_Text passage:_
++++++

Martin Njiru Namu & David Ireri Namu v Pius Kariuki Njue & Hazron Njiru Nahashon [2019] KEELC 573 (KLR) | Dismissal For Want Of Prosecution | Esheria

Martin Njiru Namu & David Ireri Namu v Pius Kariuki Njue & Hazron Njiru Nahashon [2019] KEELC 573 (KLR)

Full Case Text

REPUBLIC OF KENYA

IN THE ENVIRONMENT AND LAND COURT AT EMBU

E.L.C. CASE NO. 55 OF 2016 (O.S.)

MARTIN NJIRU NAMU....................................................................1ST PLAINTIFF

DAVID IRERI NAMU........................................................................2ND PLAINTIFF

VERSUS

PIUS KARIUKI NJUE...................................................................1ST DEFENDANT

HAZRON NJIRU NAHASHON...................................................2ND DEFENDANT

RULING

1.  By a notice of motion dated 11th February 2019 brought under the provisions of Article 159 (2) (b) of the Constitution of Kenya, Section 1A, 1B, 3A & 63 (e) of the Civil Procedure Act (Cap. 21) Laws of Kenya, Order 17 Rule 2 (3), Order 51 Rules 1, 3 &4 of the Civil Procedure Rules, 2010 and all other enabling provisions the Defendants sought dismissal of the Plaintiffs’ suit for want of prosecution.

++++++

_Supplied records:_
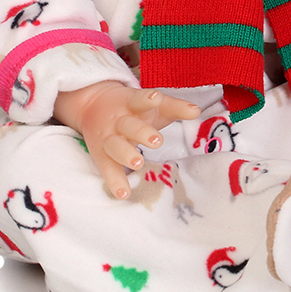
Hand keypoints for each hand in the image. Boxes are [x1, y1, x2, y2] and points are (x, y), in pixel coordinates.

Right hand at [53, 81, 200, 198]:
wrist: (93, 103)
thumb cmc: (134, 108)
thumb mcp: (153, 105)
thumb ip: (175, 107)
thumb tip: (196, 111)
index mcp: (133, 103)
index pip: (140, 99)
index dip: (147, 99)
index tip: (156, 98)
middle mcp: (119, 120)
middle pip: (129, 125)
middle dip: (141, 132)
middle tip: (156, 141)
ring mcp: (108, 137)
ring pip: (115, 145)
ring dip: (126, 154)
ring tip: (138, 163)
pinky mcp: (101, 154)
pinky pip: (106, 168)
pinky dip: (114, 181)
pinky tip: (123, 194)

++++++

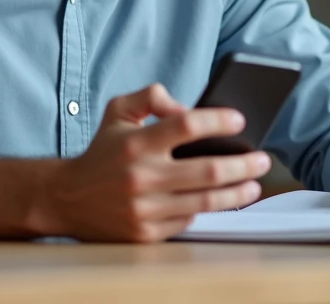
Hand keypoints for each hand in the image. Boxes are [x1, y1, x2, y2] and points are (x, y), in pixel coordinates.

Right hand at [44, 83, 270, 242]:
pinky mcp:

++++++

_Problem A:_ Can you sum up the ruling in one sentence?
_Problem B:_ Would you copy, word for word, the part of the ruling that opens with the words containing "1.  By a notice" and closes with "want of prosecution."?

_Task response A:_ In E.L.C. Case No. 55 of 2016 (O.S.) before the Environment and Land Court at Embu, the defendants, Pius Kariuki Njue and Hazron Njiru Nahashon, brought a notice of motion dated 11th February 2019 under provisions of the Constitution of Kenya, the Civil Procedure Act and the Civil Procedure Rules, 2010, seeking dismissal of the suit by plaintiffs Martin Njiru Namu and David Ireri Namu for want of prosecution.

_Task response B:_
1.  By a notice of motion dated 11th February 2019 brought under the provisions of Article 159 (2) (b) of the Constitution of Kenya, Section 1A, 1B, 3A & 63 (e) of the Civil Procedure Act (Cap. 21) Laws of Kenya, Order 17 Rule 2 (3), Order 51 Rules 1, 3 &4 of the Civil Procedure Rules, 2010 and all other enabling provisions the Defendants sought dismissal of the Plaintiffs’ suit for want of prosecution.